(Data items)
=== Section Start ===
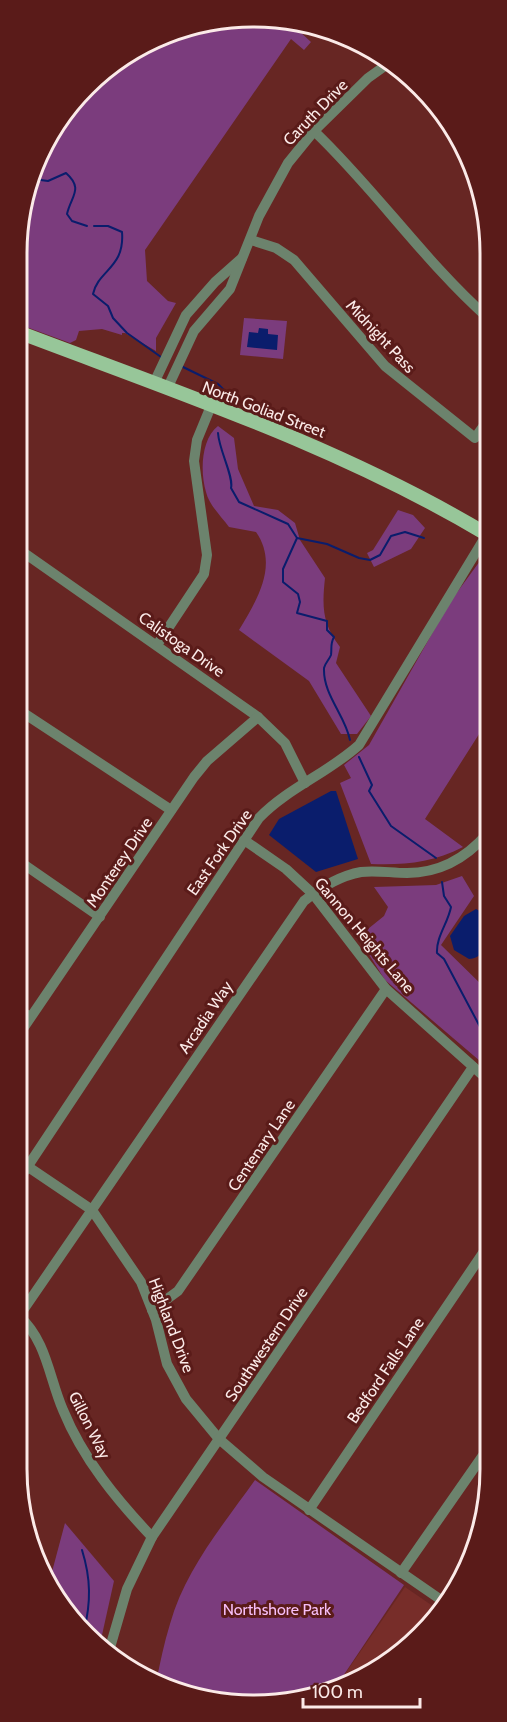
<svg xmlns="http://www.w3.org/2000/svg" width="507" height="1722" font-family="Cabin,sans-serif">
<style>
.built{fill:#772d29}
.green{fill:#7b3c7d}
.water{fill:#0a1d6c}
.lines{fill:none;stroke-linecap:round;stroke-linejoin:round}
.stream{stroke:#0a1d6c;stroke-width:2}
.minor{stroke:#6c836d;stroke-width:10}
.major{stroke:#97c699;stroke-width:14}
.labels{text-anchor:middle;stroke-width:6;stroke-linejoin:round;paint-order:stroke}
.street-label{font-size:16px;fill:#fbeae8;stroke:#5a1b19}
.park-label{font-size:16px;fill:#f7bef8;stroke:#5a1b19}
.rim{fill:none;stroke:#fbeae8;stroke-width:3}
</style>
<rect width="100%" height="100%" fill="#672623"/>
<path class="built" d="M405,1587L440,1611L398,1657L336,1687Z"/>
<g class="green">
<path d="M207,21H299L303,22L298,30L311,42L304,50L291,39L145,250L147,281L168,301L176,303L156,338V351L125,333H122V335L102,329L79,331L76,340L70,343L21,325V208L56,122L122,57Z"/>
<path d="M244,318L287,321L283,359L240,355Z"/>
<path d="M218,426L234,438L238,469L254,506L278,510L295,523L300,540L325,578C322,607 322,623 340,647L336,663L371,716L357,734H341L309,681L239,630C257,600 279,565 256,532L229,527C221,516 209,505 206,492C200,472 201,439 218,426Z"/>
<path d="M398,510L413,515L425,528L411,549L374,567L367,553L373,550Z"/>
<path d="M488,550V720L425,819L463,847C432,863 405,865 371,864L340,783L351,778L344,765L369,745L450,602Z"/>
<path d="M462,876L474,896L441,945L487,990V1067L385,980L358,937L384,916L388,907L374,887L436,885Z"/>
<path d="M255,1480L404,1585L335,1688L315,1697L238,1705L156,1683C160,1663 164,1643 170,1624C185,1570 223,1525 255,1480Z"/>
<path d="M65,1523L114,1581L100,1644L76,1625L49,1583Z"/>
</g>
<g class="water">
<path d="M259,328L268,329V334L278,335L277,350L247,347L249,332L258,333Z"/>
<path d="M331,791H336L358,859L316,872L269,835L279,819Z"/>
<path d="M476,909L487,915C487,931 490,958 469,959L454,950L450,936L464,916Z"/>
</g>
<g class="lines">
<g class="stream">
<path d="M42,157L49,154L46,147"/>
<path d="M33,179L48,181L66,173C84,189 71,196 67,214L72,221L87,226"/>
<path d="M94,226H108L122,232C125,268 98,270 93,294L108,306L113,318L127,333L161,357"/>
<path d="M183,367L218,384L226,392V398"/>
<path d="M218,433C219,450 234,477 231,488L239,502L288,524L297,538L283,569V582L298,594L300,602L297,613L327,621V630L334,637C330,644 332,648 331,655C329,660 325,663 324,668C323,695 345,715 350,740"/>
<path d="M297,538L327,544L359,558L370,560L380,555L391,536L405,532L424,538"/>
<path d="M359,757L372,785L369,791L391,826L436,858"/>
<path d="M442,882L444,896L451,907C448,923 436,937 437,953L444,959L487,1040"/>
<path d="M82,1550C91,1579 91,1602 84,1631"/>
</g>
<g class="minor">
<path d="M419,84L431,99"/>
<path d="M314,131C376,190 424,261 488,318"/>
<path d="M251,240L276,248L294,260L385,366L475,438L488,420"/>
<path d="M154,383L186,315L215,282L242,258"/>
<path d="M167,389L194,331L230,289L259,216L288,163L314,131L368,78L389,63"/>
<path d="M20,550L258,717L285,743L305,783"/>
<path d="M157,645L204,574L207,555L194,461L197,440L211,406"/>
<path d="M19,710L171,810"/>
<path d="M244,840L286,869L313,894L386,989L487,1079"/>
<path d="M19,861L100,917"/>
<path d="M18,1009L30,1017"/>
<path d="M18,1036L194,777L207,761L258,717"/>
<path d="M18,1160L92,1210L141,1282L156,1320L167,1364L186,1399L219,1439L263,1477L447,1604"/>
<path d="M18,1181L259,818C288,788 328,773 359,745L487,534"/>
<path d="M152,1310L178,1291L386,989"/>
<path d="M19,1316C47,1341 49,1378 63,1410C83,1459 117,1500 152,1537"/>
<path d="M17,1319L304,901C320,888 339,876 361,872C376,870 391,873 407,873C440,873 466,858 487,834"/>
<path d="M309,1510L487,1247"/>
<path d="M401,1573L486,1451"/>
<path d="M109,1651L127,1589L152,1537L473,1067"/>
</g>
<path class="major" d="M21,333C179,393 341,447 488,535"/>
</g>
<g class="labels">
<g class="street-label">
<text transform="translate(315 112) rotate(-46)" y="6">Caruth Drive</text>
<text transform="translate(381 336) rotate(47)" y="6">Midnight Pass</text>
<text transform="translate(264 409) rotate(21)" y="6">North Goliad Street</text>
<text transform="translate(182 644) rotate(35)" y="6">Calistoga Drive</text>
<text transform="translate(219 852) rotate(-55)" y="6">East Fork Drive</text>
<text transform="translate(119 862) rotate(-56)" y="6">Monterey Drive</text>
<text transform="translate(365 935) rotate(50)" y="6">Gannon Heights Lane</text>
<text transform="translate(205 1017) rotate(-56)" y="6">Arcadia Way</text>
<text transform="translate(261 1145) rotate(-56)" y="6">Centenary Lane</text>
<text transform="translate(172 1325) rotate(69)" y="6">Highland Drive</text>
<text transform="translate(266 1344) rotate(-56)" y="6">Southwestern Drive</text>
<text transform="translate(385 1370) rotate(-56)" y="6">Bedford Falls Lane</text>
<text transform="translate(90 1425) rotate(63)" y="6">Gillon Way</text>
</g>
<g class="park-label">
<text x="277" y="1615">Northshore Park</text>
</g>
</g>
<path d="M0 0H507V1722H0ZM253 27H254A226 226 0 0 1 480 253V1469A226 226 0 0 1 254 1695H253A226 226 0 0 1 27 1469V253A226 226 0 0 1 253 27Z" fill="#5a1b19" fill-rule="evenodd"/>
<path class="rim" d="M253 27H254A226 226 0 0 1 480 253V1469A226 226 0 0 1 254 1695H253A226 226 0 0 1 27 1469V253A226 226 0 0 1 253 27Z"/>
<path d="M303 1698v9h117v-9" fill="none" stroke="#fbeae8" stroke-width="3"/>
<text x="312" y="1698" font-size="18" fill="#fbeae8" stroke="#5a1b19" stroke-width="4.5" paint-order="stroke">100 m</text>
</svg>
=== Section End ===
ACTION ITEM: Return a verbatim transcription of the data, omitting all images.

REPLY TO THE EXERCISE:
<svg xmlns="http://www.w3.org/2000/svg" width="507" height="1722" font-family="Cabin,sans-serif">
<style>
.built{fill:#772d29}
.green{fill:#7b3c7d}
.water{fill:#0a1d6c}
.lines{fill:none;stroke-linecap:round;stroke-linejoin:round}
.stream{stroke:#0a1d6c;stroke-width:2}
.minor{stroke:#6c836d;stroke-width:10}
.major{stroke:#97c699;stroke-width:14}
.labels{text-anchor:middle;stroke-width:6;stroke-linejoin:round;paint-order:stroke}
.street-label{font-size:16px;fill:#fbeae8;stroke:#5a1b19}
.park-label{font-size:16px;fill:#f7bef8;stroke:#5a1b19}
.rim{fill:none;stroke:#fbeae8;stroke-width:3}
</style>
<rect width="100%" height="100%" fill="#672623"/>
<path class="built" d="M405,1587L440,1611L398,1657L336,1687Z"/>
<g class="green">
<path d="M207,21H299L303,22L298,30L311,42L304,50L291,39L145,250L147,281L168,301L176,303L156,338V351L125,333H122V335L102,329L79,331L76,340L70,343L21,325V208L56,122L122,57Z"/>
<path d="M244,318L287,321L283,359L240,355Z"/>
<path d="M218,426L234,438L238,469L254,506L278,510L295,523L300,540L325,578C322,607 322,623 340,647L336,663L371,716L357,734H341L309,681L239,630C257,600 279,565 256,532L229,527C221,516 209,505 206,492C200,472 201,439 218,426Z"/>
<path d="M398,510L413,515L425,528L411,549L374,567L367,553L373,550Z"/>
<path d="M488,550V720L425,819L463,847C432,863 405,865 371,864L340,783L351,778L344,765L369,745L450,602Z"/>
<path d="M462,876L474,896L441,945L487,990V1067L385,980L358,937L384,916L388,907L374,887L436,885Z"/>
<path d="M255,1480L404,1585L335,1688L315,1697L238,1705L156,1683C160,1663 164,1643 170,1624C185,1570 223,1525 255,1480Z"/>
<path d="M65,1523L114,1581L100,1644L76,1625L49,1583Z"/>
</g>
<g class="water">
<path d="M259,328L268,329V334L278,335L277,350L247,347L249,332L258,333Z"/>
<path d="M331,791H336L358,859L316,872L269,835L279,819Z"/>
<path d="M476,909L487,915C487,931 490,958 469,959L454,950L450,936L464,916Z"/>
</g>
<g class="lines">
<g class="stream">
<path d="M42,157L49,154L46,147"/>
<path d="M33,179L48,181L66,173C84,189 71,196 67,214L72,221L87,226"/>
<path d="M94,226H108L122,232C125,268 98,270 93,294L108,306L113,318L127,333L161,357"/>
<path d="M183,367L218,384L226,392V398"/>
<path d="M218,433C219,450 234,477 231,488L239,502L288,524L297,538L283,569V582L298,594L300,602L297,613L327,621V630L334,637C330,644 332,648 331,655C329,660 325,663 324,668C323,695 345,715 350,740"/>
<path d="M297,538L327,544L359,558L370,560L380,555L391,536L405,532L424,538"/>
<path d="M359,757L372,785L369,791L391,826L436,858"/>
<path d="M442,882L444,896L451,907C448,923 436,937 437,953L444,959L487,1040"/>
<path d="M82,1550C91,1579 91,1602 84,1631"/>
</g>
<g class="minor">
<path d="M419,84L431,99"/>
<path d="M314,131C376,190 424,261 488,318"/>
<path d="M251,240L276,248L294,260L385,366L475,438L488,420"/>
<path d="M154,383L186,315L215,282L242,258"/>
<path d="M167,389L194,331L230,289L259,216L288,163L314,131L368,78L389,63"/>
<path d="M20,550L258,717L285,743L305,783"/>
<path d="M157,645L204,574L207,555L194,461L197,440L211,406"/>
<path d="M19,710L171,810"/>
<path d="M244,840L286,869L313,894L386,989L487,1079"/>
<path d="M19,861L100,917"/>
<path d="M18,1009L30,1017"/>
<path d="M18,1036L194,777L207,761L258,717"/>
<path d="M18,1160L92,1210L141,1282L156,1320L167,1364L186,1399L219,1439L263,1477L447,1604"/>
<path d="M18,1181L259,818C288,788 328,773 359,745L487,534"/>
<path d="M152,1310L178,1291L386,989"/>
<path d="M19,1316C47,1341 49,1378 63,1410C83,1459 117,1500 152,1537"/>
<path d="M17,1319L304,901C320,888 339,876 361,872C376,870 391,873 407,873C440,873 466,858 487,834"/>
<path d="M309,1510L487,1247"/>
<path d="M401,1573L486,1451"/>
<path d="M109,1651L127,1589L152,1537L473,1067"/>
</g>
<path class="major" d="M21,333C179,393 341,447 488,535"/>
</g>
<g class="labels">
<g class="street-label">
<text transform="translate(315 112) rotate(-46)" y="6">Caruth Drive</text>
<text transform="translate(381 336) rotate(47)" y="6">Midnight Pass</text>
<text transform="translate(264 409) rotate(21)" y="6">North Goliad Street</text>
<text transform="translate(182 644) rotate(35)" y="6">Calistoga Drive</text>
<text transform="translate(219 852) rotate(-55)" y="6">East Fork Drive</text>
<text transform="translate(119 862) rotate(-56)" y="6">Monterey Drive</text>
<text transform="translate(365 935) rotate(50)" y="6">Gannon Heights Lane</text>
<text transform="translate(205 1017) rotate(-56)" y="6">Arcadia Way</text>
<text transform="translate(261 1145) rotate(-56)" y="6">Centenary Lane</text>
<text transform="translate(172 1325) rotate(69)" y="6">Highland Drive</text>
<text transform="translate(266 1344) rotate(-56)" y="6">Southwestern Drive</text>
<text transform="translate(385 1370) rotate(-56)" y="6">Bedford Falls Lane</text>
<text transform="translate(90 1425) rotate(63)" y="6">Gillon Way</text>
</g>
<g class="park-label">
<text x="277" y="1615">Northshore Park</text>
</g>
</g>
<path d="M0 0H507V1722H0ZM253 27H254A226 226 0 0 1 480 253V1469A226 226 0 0 1 254 1695H253A226 226 0 0 1 27 1469V253A226 226 0 0 1 253 27Z" fill="#5a1b19" fill-rule="evenodd"/>
<path class="rim" d="M253 27H254A226 226 0 0 1 480 253V1469A226 226 0 0 1 254 1695H253A226 226 0 0 1 27 1469V253A226 226 0 0 1 253 27Z"/>
<path d="M303 1698v9h117v-9" fill="none" stroke="#fbeae8" stroke-width="3"/>
<text x="312" y="1698" font-size="18" fill="#fbeae8" stroke="#5a1b19" stroke-width="4.5" paint-order="stroke">100 m</text>
</svg>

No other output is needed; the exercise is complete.